*Activity*
Track down every line below that holds "Pflichtfeld" and copy it.

Extracted page text data

_ _ _

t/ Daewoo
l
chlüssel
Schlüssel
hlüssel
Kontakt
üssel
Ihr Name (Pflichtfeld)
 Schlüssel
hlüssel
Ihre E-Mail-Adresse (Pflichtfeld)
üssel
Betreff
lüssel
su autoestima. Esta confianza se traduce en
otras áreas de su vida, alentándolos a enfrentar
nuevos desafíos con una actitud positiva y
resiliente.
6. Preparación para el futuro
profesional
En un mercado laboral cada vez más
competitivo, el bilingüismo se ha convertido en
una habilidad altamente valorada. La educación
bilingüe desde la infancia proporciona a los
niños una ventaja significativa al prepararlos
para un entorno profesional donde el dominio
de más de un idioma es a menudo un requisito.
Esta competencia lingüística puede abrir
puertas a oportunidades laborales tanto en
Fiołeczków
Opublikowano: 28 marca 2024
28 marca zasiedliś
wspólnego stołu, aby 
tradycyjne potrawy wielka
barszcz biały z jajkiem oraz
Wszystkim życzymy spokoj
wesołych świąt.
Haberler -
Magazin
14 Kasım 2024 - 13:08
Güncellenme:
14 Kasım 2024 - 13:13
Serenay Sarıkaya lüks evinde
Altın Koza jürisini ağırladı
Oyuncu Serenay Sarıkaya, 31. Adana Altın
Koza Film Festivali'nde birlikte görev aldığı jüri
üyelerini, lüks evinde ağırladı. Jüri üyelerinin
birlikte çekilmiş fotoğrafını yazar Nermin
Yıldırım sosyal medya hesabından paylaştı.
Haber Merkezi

_ _ _

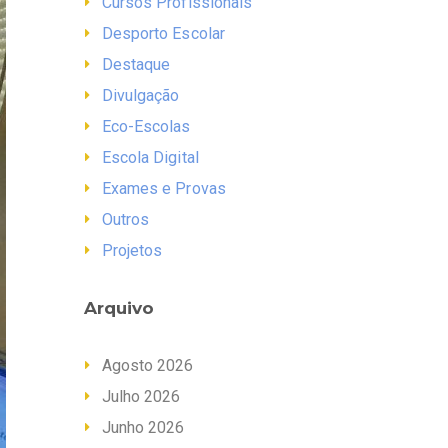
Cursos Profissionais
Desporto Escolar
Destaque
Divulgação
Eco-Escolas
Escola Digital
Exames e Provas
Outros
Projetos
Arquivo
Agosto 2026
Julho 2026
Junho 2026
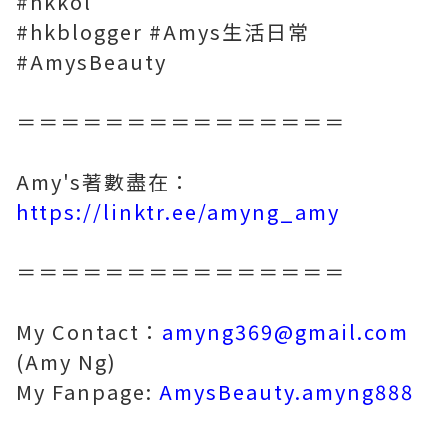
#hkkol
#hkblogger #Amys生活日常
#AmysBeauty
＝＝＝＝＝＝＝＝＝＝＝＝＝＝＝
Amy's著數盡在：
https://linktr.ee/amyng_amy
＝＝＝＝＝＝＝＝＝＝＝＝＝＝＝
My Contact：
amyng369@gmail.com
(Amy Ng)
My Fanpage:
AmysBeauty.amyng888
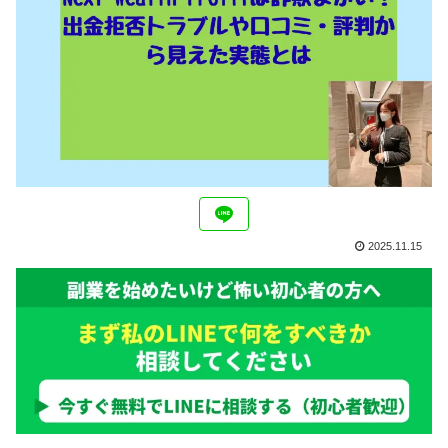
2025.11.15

_ _ _

*Answer for the task*
Ihr Name (Pflichtfeld)
Ihre E-Mail-Adresse (Pflichtfeld)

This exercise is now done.